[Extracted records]

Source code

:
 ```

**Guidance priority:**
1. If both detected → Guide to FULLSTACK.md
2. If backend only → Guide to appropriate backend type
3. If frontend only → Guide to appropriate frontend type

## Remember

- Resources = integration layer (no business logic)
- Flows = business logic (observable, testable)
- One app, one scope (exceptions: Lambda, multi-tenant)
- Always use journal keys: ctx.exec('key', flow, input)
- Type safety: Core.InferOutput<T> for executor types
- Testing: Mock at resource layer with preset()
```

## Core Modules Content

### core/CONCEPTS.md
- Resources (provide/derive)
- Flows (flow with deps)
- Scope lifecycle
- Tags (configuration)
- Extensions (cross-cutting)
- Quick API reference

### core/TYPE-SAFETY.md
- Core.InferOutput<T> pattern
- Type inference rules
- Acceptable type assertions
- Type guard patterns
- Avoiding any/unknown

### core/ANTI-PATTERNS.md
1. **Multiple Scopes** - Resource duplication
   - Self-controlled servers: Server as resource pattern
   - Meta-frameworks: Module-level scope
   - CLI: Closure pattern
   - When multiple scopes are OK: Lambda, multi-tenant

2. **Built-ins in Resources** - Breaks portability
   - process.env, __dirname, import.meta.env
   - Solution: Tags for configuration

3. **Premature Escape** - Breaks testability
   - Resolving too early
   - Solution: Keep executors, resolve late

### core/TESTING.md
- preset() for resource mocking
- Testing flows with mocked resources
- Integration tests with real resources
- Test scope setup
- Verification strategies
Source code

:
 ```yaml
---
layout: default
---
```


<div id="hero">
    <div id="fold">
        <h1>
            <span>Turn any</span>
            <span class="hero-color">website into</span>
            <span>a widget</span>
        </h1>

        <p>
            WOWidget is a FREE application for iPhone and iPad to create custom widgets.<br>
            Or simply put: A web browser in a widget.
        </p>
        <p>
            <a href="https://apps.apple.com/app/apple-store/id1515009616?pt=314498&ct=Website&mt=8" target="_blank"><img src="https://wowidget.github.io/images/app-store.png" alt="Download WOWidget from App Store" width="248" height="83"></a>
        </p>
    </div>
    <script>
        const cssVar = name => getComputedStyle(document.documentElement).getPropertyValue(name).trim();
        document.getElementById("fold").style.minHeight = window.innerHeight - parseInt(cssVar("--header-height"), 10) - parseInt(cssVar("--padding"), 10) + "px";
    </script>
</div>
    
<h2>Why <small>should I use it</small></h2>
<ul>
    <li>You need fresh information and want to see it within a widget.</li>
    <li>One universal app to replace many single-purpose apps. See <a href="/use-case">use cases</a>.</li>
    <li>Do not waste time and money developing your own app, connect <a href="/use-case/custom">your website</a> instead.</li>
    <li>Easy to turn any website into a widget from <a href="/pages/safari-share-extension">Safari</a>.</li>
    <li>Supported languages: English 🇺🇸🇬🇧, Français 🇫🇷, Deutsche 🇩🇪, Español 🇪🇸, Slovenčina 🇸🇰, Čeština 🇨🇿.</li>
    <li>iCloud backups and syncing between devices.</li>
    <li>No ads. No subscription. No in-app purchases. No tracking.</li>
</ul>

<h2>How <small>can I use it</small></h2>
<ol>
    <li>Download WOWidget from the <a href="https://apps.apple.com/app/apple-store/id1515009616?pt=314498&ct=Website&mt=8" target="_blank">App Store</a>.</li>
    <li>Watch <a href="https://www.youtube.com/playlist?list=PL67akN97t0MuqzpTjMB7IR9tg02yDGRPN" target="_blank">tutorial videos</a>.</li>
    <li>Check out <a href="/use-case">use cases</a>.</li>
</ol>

Task to complete >>
Find the line with "- preset() for resource mocking" in the entries above. Retype it and each line after it, exactly, through the line with "<li>Do not waste", and stop there.

Task output >>
- preset() for resource mocking
- Testing flows with mocked resources
- Integration tests with real resources
- Test scope setup
- Verification strategies
Source code

:
 ```yaml
---
layout: default
---
```


<div id="hero">
    <div id="fold">
        <h1>
            <span>Turn any</span>
            <span class="hero-color">website into</span>
            <span>a widget</span>
        </h1>

        <p>
            WOWidget is a FREE application for iPhone and iPad to create custom widgets.<br>
            Or simply put: A web browser in a widget.
        </p>
        <p>
            <a href="https://apps.apple.com/app/apple-store/id1515009616?pt=314498&ct=Website&mt=8" target="_blank"><img src="https://wowidget.github.io/images/app-store.png" alt="Download WOWidget from App Store" width="248" height="83"></a>
        </p>
    </div>
    <script>
        const cssVar = name => getComputedStyle(document.documentElement).getPropertyValue(name).trim();
        document.getElementById("fold").style.minHeight = window.innerHeight - parseInt(cssVar("--header-height"), 10) - parseInt(cssVar("--padding"), 10) + "px";
    </script>
</div>
    
<h2>Why <small>should I use it</small></h2>
<ul>
    <li>You need fresh information and want to see it within a widget.</li>
    <li>One universal app to replace many single-purpose apps. See <a href="/use-case">use cases</a>.</li>
    <li>Do not waste time and money developing your own app, connect <a href="/use-case/custom">your website</a> instead.</li>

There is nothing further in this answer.